Rewrite the stretch of the PowerShell loop text from "Now, we can" through "list of objects using ForEach-Object cmdlet.", putting "one at a time" in place of "one-by-one".

EXERCISE PASSAGE:
>>>>>

Wednesday, 22 July 2015

Powershell - Declare Array and Iterate with ForEach

In Powershell, you can iterate through list of objects (or collection of objects) using ForEach loop. You can either initialize new array variable or get collection of objects from other cmdlet and store it in an array variable and iterate the array object using foreach loop function. You can also iterate collection of objects using ForEach-Object cmdlet.

Let's declare array variable with list of string values:
$strArray = @("value1", "value2", "value3","value4")
Now, we can pass this array object to ForEach statement and get all the elements one-by-one and process it.
$strArray = @("value1", "value2", "value3","value4")
ForEach($str in $strArray) 
{
        Write-Host  "Processing the string element:" $str
}
You can also process the list of objects using ForEach-Object cmdlet.
$strArray = @("value1", "value2", "value3","value4")
$strArray | ForEach-Object {
        Write-Host  "Processing the string element:" $_
}
Although we can use both ForEach statement and ForEach-Object to return the same results, there are some differences between them regarding performance and usage. We can pass the output of ForEach-Object to next pipeline, but we can’t do this with foreach statement. The ForEach-Object cmdlet process each element as it passes through the pipeline, so it uses less memory, but foreach statement generates the entire collection before processing individual values.

<<<<<

Chart analysis data:
>>>>>

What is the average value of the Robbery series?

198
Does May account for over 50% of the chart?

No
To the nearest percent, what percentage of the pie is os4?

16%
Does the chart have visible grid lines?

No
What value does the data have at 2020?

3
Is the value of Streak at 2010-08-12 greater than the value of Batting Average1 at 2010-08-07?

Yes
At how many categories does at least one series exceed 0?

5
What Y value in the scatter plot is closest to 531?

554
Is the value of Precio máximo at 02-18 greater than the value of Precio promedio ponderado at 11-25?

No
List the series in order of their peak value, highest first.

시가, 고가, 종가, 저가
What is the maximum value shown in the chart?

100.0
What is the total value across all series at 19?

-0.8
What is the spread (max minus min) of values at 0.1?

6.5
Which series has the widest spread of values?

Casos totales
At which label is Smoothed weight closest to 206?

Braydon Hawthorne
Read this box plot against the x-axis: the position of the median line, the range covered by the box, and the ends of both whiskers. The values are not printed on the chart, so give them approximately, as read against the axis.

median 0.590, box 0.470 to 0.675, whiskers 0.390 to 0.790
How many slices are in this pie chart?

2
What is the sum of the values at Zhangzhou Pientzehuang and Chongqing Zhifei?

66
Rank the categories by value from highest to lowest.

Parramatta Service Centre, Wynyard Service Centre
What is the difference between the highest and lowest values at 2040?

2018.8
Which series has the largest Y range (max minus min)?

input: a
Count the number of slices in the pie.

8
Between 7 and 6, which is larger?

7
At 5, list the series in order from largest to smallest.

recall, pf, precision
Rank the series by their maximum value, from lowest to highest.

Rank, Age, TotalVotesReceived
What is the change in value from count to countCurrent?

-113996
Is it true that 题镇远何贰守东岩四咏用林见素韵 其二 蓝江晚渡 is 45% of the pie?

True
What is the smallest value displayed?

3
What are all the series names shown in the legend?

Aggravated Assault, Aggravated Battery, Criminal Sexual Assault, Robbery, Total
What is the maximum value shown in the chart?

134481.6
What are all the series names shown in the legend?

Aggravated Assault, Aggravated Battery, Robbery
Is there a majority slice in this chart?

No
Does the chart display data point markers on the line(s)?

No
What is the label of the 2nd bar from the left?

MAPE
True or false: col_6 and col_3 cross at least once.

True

<<<<<

REPLY TO THE EXERCISE:
Now, we can pass this array object to ForEach statement and get all the elements one at a time and process it.
$strArray = @("value1", "value2", "value3","value4")
ForEach($str in $strArray) 
{
        Write-Host  "Processing the string element:" $str
}
You can also process the list of objects using ForEach-Object cmdlet.